Se un giorno qualcuno bussasse alla nostra porta, affermando di essere il nostro angelo custode, sceso sulla Terra per portarci sulla retta via, come minimo penseremmo di chiamare un’ambulanza… Non è così per la giovane Allison, che medico (dermatologo) finirà per cedere all’insistenza di quella donna di mezza età, la cui missione sembra rappresentare anche la prova del nove del suo essere tagliata per il ruolo di custode; Allison accetterà quell’improvvisa invasione della propria esistenza, apparentemente troppo perfetta, non solo perché le predizioni snocciolate da Amy, puntualmente si avverano, ma soprattutto perché in fondo sa che forse una dose di bizzarria è quello che serve alla propria esistenza, forse fin troppo programmata e prevedibile…

 

Angel From Hell, sitcom creata, scritta e prodotta (assieme a Don Scardino) da Tad Quill, esordirà sulla CBS il prossimo febbraio; interpreti principali saranno Jane Lynch nel ruolo dell’angelo custode Amy e Maggy Lawson in quello della sua protetta Allison. Lynch giunge ad Angel From Hell forte di una carriera consolidata, culminata con la pluripremiata interpretazione di Sue Sylvester in Glee, a fianco della quale si possono ricordare partecipazioni in Weeds, Due Uomini e Mezzo e iCarly sul piccolo schermo, apparizioni  cinematografiche (40 Anni Vergine), ruoli teatrali e sfoggiare anche doti canore; un successo recentemente  rinnovato con il game show Hollywood Game Night, e sancito dall’intitolazione di una stella sulla Walk of Fame di Hollywood.
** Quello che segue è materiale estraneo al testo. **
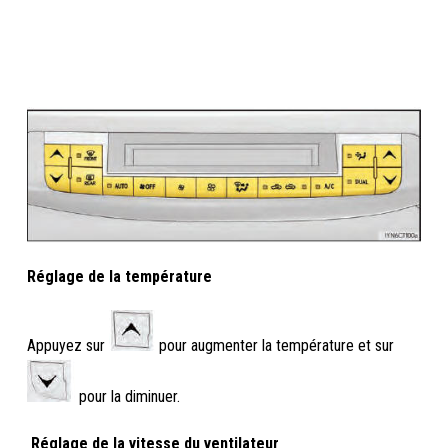
Réglage de la température
Appuyez sur
pour augmenter la température et sur
pour la diminuer.
Réglage de la vitesse du ventilateur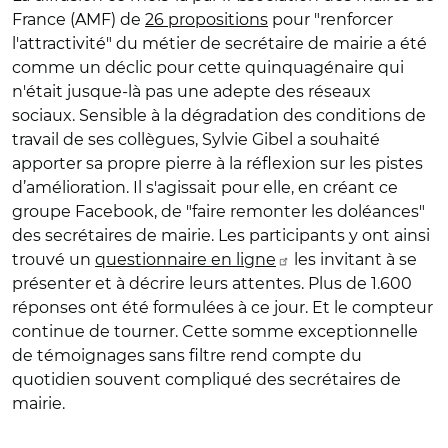
France (AMF) de
26 propositions
pour "renforcer
l'attractivité" du métier de secrétaire de mairie a été
comme un déclic pour cette quinquagénaire qui
n'était jusque-là pas une adepte des réseaux
sociaux. Sensible à la dégradation des conditions de
travail de ses collègues, Sylvie Gibel a souhaité
apporter sa propre pierre à la réflexion sur les pistes
d’amélioration. Il s'agissait pour elle, en créant ce
groupe Facebook, de "faire remonter les doléances"
des secrétaires de mairie. Les participants y ont ainsi
trouvé un
questionnaire en ligne
les invitant à se
présenter et à décrire leurs attentes. Plus de 1.600
réponses ont été formulées à ce jour. Et le compteur
continue de tourner. Cette somme exceptionnelle
de témoignages sans filtre rend compte du
quotidien souvent compliqué des secrétaires de
mairie.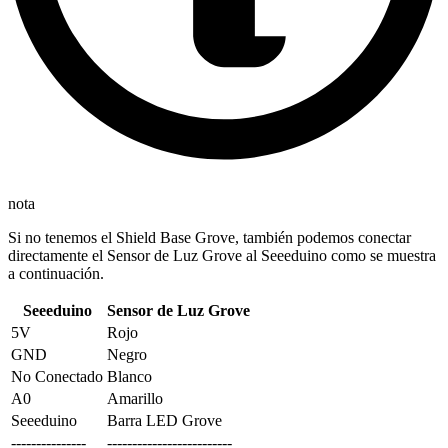
nota
Si no tenemos el Shield Base Grove, también podemos conectar
directamente el Sensor de Luz Grove al Seeeduino como se muestra
a continuación.
Seeeduino
Sensor de Luz Grove
5V
Rojo
GND
Negro
No Conectado
Blanco
A0
Amarillo
Seeeduino
Barra LED Grove
---------------
-------------------------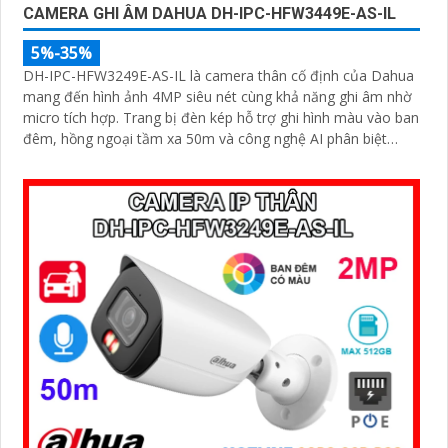
CAMERA GHI ÂM DAHUA DH-IPC-HFW3449E-AS-IL
5%-35%
DH-IPC-HFW3249E-AS-IL là camera thân cố định của Dahua
mang đến hình ảnh 4MP siêu nét cùng khả năng ghi âm nhờ
micro tích hợp. Trang bị đèn kép hỗ trợ ghi hình màu vào ban
đêm, hồng ngoại tầm xa 50m và công nghệ AI phân biệt
chính xác người và xe, camera giúp giảm thiểu cảnh báo giả
hiệu quả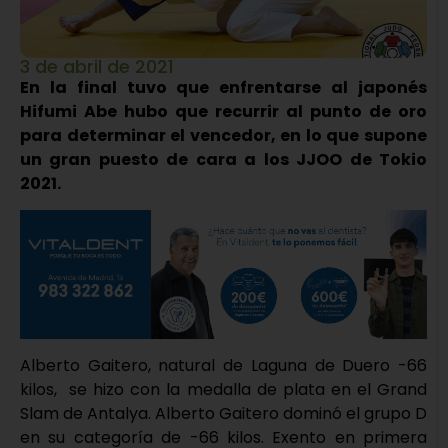
3 de abril de 2021
En la final tuvo que enfrentarse al japonés
Hifumi Abe hubo que recurrir al punto de oro
para determinar el vencedor, en lo que supone
un gran puesto de cara a los JJOO de Tokio
2021.
Alberto Gaitero, natural de Laguna de Duero -66
kilos, se hizo con la medalla de plata en el Grand
Slam de Antalya. Alberto Gaitero dominó el grupo D
en su categoría de -66 kilos. Exento en primera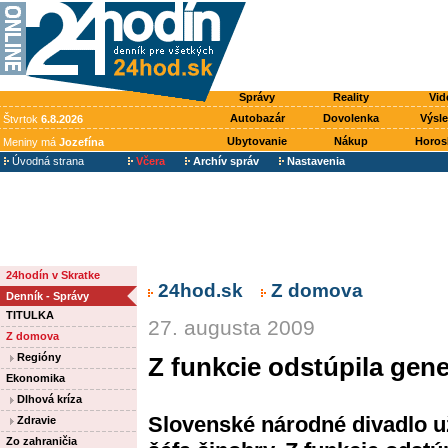
Správy
Reality
Vid
Autobazár
Dovolenka
Výsl
Štvrtok
6.8.2026
Ubytovanie
Nákup
Horos
Meniny má
Jozefína
Úvodná strana
Včera
Archív správ
Nastavenia
24hodín v Skratke
24hod.sk
Z domova
Denník - Správy
TITULKA
27. augusta 2009
Z domova
Regióny
Z funkcie odstúpila gene
Ekonomika
Dlhová kríza
Slovenské národné divadlo už
Zdravie
Zo zahraničia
Maggie Lawson, complice anche l’anagrafe, può contare su un curriculum meno denso: la si ricorda soprattutto come Juliet O’Hara in Psych, oltre che nella parte di Miss McMartin in Due Uomini e Mezzo: Angel From Hell è a tutti gli effetti la classica grande occasione, il primo ruolo da protagonista, oltre che una sfida, nel vederla opposta ad un’attrice di esperienza come Lynch.

Il microcosmo di Allison è completato da due figure tipiche di queste situazioni: il fratello Brad (Kyle Bornheimer: Breaking Bad, Justified, Agent Carter) che è il suo classico contraltare: uno spiantato che lavora nel reparto vendite di un supermercato e che vive nella stanza degli ospiti della sorella; il padre Marv, anch’egli dermatologo, nonché capo della figlia nello stesso studio medico, avrà il volto di Kevin Pollack, altro affermatosi soprattutto come comico televisivo, oltre ad essere un giocatore professionista di poker.

L’arrivo degli angeli sulla Terra non è certo una novità per il mondo delle serie televisive – basta  ricordare successi di lungo corso come Il tocco di un angelo – ma  la declinazione del tema in un registro prevalentemente comico è una strada molto meno battuta; basterà per sancire il successo Angel From Hell?